T. C. Boyle – América: In die Fresse der Gesellschaft

T. C. Boyle – América: In die Fresse der Gesellschaft
T. C. Boyles Roman „América“.

Wie ein Schlag mitten in die Fresse: So beginnt nicht nur Boyles Roman, so wirken auch die unterschiedlichen Lebenswelten, die er in diesem kartiert.

Im reichen Kalifornien (fünftgrößte Wirtschaftsleistung der Welt) entstehen in América Lebensumstände, die nicht gegensätzlicher sein könnten: Die gutsituierten Bürger flüchten in die kargen Berge um Los Angeles, um dem Moloch und all seiner dunklen Gestalten zu entfliehen. In weißen, klimatisierten Villen mit Pool und verkehrsarmen Stichstraßen haben die Bewohner kaum etwas zu befürchten. Trotzdem sind sie beseelt von den Gedanken, illegaler Einwanderer würden ihr geordnetes Leben bedrohen.

Mauern entstehen durch Angst

Sich gegenseitig Angst vor dem Unbekannten einreden, eigene Überzeugungen verlieren, Mauern bauen um illegale Einwanderer abzuhalten. All das klingt nach den USA der späten 2010er Jahre. Doch Boyle schrieb seinen Roman bereits 1995.

Mit einer bildhaften Sprache führt Boyle den Leser launig durch seine Episoden. Stück für Stück, manchmal fast unbemerkt arbeitet er sich an der liberalen Gesellschaft Kaliforniens ab. Das politische Stimmungsbild entspricht dabei ziemlich dem, das man seit einigen Jahren in den Nachrichten über die USA vermittelt bekommt. Im Zeitraffer radikalisiert Boyle seine Protagonisten, ohne dabei durch die Geschichte zu hetzen. Der Autor nimmt sich Zeit, seziert die entscheidenden Szenen und spart nicht an Härte gegenüber seinen Figuren.

Etwas Nostalgie

Durch den enormen technischen Fortschritt der vergangenen 20 Jahre hat der Roman bisweilen etwas Nostalgie: In den Alltagsszenen fehlt das heute allgegenwärtige Smartphone; Autos haben kein Navi und natürlich fehlt das Internet. So findet die Geschichte draußen statt, in den rauhen, lebensfeindlichen Hügeln Südkaliforniens.
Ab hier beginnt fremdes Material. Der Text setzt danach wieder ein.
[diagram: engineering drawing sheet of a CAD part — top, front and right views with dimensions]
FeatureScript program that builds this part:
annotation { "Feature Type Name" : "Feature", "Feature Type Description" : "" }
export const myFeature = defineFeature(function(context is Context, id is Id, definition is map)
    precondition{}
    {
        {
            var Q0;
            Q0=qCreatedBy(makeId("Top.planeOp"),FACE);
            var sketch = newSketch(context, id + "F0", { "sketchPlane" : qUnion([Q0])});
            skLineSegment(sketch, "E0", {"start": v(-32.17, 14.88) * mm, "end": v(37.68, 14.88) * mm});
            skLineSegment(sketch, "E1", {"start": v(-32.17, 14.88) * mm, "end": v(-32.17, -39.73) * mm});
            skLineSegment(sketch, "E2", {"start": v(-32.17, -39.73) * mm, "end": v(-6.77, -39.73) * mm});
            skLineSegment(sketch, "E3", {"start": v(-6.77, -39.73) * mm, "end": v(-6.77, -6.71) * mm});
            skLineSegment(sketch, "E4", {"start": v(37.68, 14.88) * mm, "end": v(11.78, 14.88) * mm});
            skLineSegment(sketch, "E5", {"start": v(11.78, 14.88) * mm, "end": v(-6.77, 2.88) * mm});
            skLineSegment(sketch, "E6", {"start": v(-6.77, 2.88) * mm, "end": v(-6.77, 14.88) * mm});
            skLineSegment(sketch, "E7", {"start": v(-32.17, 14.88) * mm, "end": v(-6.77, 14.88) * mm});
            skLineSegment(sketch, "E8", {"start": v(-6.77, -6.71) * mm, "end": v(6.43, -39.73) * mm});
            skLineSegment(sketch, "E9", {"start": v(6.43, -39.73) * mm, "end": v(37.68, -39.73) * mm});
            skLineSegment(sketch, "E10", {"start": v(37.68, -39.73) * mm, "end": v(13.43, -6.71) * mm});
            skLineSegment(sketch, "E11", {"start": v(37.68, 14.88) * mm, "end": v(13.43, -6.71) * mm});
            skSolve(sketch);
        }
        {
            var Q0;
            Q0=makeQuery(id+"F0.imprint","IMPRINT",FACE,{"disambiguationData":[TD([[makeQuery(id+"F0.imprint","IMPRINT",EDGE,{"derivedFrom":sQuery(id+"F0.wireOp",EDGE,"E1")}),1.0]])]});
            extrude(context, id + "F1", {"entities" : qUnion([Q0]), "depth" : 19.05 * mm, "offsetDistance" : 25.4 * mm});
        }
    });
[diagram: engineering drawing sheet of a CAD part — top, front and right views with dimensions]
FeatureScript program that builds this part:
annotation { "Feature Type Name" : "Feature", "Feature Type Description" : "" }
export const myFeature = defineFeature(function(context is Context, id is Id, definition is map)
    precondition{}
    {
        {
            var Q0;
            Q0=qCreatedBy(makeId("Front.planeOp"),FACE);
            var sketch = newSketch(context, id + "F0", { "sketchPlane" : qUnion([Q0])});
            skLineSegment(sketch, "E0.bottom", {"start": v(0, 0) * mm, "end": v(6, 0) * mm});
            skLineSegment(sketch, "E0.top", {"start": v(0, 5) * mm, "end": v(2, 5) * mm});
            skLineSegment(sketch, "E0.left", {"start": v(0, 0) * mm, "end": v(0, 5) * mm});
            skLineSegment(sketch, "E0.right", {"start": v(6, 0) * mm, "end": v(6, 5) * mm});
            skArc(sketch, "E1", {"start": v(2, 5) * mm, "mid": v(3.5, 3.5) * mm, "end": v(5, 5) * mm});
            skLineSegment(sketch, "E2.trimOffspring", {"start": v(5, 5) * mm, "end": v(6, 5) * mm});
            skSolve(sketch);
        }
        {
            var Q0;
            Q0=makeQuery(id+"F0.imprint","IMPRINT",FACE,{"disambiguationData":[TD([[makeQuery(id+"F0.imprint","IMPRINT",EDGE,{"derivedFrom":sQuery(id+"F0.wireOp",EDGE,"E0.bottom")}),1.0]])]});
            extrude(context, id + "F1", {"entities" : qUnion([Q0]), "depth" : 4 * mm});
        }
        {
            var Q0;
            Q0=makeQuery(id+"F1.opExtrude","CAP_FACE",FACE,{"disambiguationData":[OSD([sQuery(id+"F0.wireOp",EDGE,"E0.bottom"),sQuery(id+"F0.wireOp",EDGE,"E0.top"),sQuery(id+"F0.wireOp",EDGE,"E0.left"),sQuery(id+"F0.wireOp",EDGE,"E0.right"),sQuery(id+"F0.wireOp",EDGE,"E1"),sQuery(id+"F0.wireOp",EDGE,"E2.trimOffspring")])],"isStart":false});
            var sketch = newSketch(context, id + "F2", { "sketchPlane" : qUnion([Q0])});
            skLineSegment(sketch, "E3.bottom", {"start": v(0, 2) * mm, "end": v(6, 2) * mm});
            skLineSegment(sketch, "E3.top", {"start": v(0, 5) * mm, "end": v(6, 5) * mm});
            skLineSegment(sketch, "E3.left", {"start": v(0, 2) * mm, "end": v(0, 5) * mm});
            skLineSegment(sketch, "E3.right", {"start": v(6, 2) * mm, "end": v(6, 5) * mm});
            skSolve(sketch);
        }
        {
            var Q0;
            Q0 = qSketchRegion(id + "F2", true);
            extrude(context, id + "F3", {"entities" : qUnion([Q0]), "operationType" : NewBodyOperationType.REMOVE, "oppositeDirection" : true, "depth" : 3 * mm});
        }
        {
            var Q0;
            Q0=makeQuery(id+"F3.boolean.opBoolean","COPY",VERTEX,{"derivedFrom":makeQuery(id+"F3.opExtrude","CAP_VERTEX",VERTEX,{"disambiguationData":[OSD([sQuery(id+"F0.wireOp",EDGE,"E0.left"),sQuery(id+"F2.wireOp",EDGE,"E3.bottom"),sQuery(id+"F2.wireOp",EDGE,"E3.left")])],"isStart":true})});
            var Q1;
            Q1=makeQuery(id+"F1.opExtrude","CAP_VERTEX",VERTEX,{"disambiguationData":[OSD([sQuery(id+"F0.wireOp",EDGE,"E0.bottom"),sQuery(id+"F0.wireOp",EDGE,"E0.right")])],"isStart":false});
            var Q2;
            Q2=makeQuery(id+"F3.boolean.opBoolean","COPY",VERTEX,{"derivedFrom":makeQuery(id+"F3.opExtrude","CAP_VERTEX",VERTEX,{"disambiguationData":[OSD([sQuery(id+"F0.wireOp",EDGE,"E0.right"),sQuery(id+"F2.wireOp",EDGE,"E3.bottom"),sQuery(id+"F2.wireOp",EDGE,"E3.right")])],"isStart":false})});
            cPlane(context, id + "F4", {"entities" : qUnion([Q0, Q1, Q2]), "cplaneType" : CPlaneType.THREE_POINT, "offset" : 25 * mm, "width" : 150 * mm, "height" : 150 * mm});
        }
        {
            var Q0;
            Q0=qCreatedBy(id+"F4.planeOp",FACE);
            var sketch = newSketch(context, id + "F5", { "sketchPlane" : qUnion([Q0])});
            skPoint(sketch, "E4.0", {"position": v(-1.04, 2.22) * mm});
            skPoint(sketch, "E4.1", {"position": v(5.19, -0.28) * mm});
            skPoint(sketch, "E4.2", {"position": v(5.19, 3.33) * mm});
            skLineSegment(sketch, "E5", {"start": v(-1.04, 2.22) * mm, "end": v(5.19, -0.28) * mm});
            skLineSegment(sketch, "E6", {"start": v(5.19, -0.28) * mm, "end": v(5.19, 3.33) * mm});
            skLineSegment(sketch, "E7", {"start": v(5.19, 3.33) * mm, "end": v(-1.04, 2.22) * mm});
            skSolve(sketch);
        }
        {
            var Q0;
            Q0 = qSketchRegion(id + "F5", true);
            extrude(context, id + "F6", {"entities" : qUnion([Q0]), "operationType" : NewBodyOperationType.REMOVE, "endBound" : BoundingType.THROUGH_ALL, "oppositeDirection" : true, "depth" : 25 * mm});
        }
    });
Die angsteinflößenden Gefahren sind Geschichten, die bewusst eingesetzt ein unglaublich starkes Narrativ bilden. Es mäandert durch unsere Nervenbahnen und zersetzt dort unsere humanistischen Fundamente. Doch die Gesetze der Natur sind stärker als jedes Fundament und als jede Mauer.

So bekommt der Leser eine fesselnde Geschichte, die zum nachdenken anregt. Ein einziges Ereignis kann unser Leben verändern; oder sind es doch wir selbst, die unsere Prinzipien über Bord werfen?

 

Das Buch wurde mir im Buchladen Dreizehneinhalb empfohlen.